#### Zitierter Abschnitt:
^^^^^^^^^^^^^^^^

Xiaomi-Gründer Lei Jun stellt ein neues Smartphone vor.

(Bild: dpa)

Lesezeit: 3 Min.

Mit Aufsteiger Xiaomi kommt auch neuer Schwung in die Patentstreitigkeiten der Mobilfunkbranche. Der chinesische Hersteller hat sich in Indien ein Verkaufs- und Importverbot eingehandelt, nachdem sich Ausrüster Ericsson über Patentverletzungen beschwert hat. Der High Court in Neu Delhi hat Medienberichten zufolge eine einstweilige Verfügung gegen Xiaomi und dessen indischen Vertriebspartner erlassen. Bis zum Gerichtstermin Anfang Februar dürfen demnach keine Xiaomi-Smartphones mehr eingeführt und verkauft werden.

^^^^^^^^^^^^^^^^

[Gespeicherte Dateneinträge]
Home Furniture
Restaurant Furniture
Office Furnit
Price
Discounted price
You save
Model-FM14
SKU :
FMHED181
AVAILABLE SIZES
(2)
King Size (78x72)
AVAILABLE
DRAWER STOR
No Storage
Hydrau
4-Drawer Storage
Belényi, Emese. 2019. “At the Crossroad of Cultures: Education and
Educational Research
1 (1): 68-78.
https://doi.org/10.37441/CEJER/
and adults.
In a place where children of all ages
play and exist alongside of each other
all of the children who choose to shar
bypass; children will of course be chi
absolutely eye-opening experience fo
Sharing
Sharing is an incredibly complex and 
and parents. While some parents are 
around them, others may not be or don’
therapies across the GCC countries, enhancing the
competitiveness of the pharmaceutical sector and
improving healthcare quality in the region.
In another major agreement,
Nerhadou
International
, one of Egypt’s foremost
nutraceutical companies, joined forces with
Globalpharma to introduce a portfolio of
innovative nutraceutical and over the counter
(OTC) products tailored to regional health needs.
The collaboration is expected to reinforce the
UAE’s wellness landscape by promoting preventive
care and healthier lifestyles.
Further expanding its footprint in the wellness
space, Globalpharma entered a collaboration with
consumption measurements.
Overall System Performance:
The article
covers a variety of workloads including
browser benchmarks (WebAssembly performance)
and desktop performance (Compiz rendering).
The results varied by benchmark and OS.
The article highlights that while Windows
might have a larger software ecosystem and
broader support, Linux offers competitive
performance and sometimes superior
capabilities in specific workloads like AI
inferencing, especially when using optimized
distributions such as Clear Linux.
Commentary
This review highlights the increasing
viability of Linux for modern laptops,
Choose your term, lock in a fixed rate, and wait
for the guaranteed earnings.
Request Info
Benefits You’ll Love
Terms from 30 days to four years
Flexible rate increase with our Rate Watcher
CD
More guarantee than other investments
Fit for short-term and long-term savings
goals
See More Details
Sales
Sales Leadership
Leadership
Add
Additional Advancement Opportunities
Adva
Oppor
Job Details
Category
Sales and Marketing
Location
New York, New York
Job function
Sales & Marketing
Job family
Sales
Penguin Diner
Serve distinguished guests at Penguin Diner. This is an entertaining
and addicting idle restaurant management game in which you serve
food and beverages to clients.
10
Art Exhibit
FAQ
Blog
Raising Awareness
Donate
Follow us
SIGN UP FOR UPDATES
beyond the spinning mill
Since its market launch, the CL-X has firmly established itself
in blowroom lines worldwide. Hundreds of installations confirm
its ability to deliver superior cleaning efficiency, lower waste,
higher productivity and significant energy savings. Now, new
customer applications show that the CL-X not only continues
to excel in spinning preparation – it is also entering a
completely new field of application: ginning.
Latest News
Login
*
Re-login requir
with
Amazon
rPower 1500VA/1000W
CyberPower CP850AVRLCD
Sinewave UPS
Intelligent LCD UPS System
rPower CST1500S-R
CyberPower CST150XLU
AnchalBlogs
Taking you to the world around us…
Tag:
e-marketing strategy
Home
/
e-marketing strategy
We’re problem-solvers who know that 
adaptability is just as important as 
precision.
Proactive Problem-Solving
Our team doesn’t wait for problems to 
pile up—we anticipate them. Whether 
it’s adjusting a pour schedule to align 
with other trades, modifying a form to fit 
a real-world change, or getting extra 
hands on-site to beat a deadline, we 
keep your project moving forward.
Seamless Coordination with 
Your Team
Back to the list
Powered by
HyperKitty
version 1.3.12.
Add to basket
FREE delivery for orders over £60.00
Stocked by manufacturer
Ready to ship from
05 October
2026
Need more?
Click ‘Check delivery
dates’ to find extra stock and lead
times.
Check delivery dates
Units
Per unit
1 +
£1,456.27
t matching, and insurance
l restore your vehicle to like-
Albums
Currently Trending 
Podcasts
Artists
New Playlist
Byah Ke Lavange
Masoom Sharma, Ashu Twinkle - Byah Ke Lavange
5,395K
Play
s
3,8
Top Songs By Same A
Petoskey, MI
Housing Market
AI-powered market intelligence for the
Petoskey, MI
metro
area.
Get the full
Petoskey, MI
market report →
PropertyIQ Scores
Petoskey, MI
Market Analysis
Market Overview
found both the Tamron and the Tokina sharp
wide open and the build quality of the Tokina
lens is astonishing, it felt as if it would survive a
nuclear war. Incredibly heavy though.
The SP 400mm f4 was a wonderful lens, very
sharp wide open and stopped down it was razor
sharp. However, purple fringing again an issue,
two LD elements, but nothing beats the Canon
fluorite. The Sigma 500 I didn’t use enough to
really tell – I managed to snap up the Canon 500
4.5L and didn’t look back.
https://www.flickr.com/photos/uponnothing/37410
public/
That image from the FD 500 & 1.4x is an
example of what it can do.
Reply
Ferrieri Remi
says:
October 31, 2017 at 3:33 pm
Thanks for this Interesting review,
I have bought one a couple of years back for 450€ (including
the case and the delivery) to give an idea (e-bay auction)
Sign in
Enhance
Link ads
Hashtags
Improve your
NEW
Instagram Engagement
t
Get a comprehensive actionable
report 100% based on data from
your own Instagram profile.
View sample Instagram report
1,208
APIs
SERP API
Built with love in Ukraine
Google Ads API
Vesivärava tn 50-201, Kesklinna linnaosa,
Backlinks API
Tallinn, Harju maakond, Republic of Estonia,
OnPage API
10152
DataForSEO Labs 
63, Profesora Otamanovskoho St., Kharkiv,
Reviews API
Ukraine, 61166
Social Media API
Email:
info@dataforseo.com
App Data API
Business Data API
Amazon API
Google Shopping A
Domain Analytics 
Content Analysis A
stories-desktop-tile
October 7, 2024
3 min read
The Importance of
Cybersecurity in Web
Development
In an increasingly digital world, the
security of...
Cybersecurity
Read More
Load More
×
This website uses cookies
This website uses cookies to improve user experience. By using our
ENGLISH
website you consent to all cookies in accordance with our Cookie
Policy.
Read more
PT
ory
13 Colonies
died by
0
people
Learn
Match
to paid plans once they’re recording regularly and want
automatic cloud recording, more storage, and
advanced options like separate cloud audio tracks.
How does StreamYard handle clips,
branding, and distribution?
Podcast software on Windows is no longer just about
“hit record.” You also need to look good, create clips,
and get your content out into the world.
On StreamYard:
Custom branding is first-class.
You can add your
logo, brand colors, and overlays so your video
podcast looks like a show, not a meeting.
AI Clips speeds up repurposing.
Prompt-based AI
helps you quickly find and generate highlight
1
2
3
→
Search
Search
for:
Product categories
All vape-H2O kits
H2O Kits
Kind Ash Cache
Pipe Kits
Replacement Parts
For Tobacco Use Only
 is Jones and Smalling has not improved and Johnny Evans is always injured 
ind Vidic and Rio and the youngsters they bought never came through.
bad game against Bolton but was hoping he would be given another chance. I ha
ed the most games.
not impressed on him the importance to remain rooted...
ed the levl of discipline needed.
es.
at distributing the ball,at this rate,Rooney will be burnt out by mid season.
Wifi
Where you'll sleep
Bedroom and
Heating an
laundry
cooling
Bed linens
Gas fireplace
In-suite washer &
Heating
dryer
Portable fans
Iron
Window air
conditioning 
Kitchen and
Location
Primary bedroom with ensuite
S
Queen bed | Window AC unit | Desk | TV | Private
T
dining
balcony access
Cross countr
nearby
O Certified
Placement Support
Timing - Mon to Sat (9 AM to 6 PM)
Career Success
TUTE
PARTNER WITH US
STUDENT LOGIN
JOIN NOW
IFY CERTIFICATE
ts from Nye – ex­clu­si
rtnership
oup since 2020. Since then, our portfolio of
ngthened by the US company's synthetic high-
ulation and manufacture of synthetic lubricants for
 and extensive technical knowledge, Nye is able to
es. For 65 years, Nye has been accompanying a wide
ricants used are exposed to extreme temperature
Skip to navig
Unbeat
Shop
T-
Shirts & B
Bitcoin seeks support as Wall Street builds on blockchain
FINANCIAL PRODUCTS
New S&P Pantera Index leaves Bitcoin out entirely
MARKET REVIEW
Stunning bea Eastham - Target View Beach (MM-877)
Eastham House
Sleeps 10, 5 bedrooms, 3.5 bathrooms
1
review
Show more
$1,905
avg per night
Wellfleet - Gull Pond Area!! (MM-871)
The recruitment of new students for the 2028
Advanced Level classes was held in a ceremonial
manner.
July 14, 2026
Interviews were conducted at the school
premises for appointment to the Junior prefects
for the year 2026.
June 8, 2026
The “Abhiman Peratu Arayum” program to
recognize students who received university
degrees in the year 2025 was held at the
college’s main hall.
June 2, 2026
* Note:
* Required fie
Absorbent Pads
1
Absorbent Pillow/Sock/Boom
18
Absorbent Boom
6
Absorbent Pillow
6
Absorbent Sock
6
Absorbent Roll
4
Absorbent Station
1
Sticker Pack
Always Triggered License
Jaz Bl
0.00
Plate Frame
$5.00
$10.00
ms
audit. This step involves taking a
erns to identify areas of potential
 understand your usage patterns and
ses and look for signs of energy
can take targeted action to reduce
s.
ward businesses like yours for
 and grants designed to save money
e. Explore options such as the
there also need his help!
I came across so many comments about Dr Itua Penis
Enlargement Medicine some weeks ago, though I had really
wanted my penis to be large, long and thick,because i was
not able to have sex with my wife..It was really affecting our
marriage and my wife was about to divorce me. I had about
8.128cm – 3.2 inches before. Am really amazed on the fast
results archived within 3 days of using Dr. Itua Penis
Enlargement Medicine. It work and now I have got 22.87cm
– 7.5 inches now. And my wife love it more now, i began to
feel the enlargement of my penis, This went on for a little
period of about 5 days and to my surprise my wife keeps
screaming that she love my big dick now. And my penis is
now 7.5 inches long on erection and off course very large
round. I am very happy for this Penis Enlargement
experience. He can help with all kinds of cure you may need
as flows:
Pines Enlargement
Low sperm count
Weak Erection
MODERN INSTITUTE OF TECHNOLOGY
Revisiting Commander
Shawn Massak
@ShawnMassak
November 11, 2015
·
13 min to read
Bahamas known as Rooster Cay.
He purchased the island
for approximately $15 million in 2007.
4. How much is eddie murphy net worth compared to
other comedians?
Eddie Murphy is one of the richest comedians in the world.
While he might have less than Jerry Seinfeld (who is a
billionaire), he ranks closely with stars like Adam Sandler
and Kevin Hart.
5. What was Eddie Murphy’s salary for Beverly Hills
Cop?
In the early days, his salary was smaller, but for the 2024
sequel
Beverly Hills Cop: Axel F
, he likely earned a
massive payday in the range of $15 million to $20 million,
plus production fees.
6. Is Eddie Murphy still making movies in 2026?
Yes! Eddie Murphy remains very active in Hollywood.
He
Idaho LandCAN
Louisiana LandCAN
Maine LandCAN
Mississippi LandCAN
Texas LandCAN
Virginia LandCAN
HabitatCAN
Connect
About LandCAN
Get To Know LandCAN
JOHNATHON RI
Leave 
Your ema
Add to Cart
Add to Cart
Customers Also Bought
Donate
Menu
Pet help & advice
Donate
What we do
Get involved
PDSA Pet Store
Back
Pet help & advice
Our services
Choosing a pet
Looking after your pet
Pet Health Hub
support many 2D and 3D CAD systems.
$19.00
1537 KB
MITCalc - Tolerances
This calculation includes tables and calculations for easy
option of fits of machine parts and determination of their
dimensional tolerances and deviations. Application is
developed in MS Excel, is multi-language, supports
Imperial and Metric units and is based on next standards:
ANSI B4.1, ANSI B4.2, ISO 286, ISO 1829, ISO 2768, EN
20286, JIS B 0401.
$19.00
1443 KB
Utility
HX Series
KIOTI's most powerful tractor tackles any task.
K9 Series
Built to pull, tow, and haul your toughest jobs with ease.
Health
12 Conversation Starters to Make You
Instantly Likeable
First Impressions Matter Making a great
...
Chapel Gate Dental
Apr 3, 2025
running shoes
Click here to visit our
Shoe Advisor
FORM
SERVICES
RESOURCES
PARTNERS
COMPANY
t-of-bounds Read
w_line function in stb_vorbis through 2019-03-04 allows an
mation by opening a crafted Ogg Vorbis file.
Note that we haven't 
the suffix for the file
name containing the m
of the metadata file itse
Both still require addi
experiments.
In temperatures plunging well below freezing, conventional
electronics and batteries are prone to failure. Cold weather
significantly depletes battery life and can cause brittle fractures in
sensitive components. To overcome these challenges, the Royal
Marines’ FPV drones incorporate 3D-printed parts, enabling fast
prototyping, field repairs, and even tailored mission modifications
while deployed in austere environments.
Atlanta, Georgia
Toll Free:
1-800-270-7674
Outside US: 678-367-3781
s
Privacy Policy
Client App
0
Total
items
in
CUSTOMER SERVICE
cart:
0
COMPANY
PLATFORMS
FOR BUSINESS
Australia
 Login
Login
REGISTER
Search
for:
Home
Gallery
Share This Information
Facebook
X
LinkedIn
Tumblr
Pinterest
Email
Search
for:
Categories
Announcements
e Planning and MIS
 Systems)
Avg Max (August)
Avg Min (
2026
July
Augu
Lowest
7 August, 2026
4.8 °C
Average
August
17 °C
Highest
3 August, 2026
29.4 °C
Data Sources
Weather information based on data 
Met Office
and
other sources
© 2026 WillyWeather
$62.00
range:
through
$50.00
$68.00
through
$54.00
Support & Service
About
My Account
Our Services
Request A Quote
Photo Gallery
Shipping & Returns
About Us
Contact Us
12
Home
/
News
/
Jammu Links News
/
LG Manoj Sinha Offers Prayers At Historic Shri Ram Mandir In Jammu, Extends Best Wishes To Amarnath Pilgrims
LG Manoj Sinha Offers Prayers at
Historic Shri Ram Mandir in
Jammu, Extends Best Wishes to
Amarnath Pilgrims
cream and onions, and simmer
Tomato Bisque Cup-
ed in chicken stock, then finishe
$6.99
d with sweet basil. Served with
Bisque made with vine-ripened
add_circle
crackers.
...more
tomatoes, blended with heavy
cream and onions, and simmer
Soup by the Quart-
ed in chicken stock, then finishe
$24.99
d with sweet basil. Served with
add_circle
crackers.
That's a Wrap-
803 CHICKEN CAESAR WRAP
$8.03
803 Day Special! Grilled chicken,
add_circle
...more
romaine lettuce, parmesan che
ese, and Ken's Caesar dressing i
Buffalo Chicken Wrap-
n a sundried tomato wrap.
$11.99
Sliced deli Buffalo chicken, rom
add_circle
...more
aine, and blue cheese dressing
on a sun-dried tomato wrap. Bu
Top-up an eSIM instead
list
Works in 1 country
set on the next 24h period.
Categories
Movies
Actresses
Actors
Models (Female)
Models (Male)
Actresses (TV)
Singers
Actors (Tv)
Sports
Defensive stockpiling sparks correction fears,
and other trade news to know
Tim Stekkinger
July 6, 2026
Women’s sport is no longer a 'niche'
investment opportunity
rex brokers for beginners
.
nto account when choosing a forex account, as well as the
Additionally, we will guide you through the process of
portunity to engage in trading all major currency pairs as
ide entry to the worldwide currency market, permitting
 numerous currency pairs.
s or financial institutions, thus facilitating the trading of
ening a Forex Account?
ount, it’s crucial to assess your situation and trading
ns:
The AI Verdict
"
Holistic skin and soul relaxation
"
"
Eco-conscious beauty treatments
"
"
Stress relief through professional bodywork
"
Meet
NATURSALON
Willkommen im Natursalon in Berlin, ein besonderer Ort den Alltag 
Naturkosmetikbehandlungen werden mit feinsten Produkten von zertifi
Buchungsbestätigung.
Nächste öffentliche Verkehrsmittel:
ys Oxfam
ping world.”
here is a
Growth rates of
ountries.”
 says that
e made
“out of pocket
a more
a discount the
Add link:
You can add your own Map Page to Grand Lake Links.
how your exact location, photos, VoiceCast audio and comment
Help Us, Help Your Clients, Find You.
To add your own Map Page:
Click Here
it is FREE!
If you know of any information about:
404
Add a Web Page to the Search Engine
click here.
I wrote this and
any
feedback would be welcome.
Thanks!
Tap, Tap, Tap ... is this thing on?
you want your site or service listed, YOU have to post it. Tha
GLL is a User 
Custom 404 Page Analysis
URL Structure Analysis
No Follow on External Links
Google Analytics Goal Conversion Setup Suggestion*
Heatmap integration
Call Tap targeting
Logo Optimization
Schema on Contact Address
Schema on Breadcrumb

^^^^^^^^^^^^^^^^

#### Arbeitsauftrag:
Schreibe den Textauszug über Xiaomi von den Worten "Xiaomi-Gründer Lei Jun" bis einschließlich der Worte "und verkauft werden." erneut ab. Tausche dabei "Ericsson" gegen "Nokia" aus.

#### Ergebnis:
Xiaomi-Gründer Lei Jun stellt ein neues Smartphone vor.

(Bild: dpa)

Lesezeit: 3 Min.

Mit Aufsteiger Xiaomi kommt auch neuer Schwung in die Patentstreitigkeiten der Mobilfunkbranche. Der chinesische Hersteller hat sich in Indien ein Verkaufs- und Importverbot eingehandelt, nachdem sich Ausrüster Nokia über Patentverletzungen beschwert hat. Der High Court in Neu Delhi hat Medienberichten zufolge eine einstweilige Verfügung gegen Xiaomi und dessen indischen Vertriebspartner erlassen. Bis zum Gerichtstermin Anfang Februar dürfen demnach keine Xiaomi-Smartphones mehr eingeführt und verkauft werden.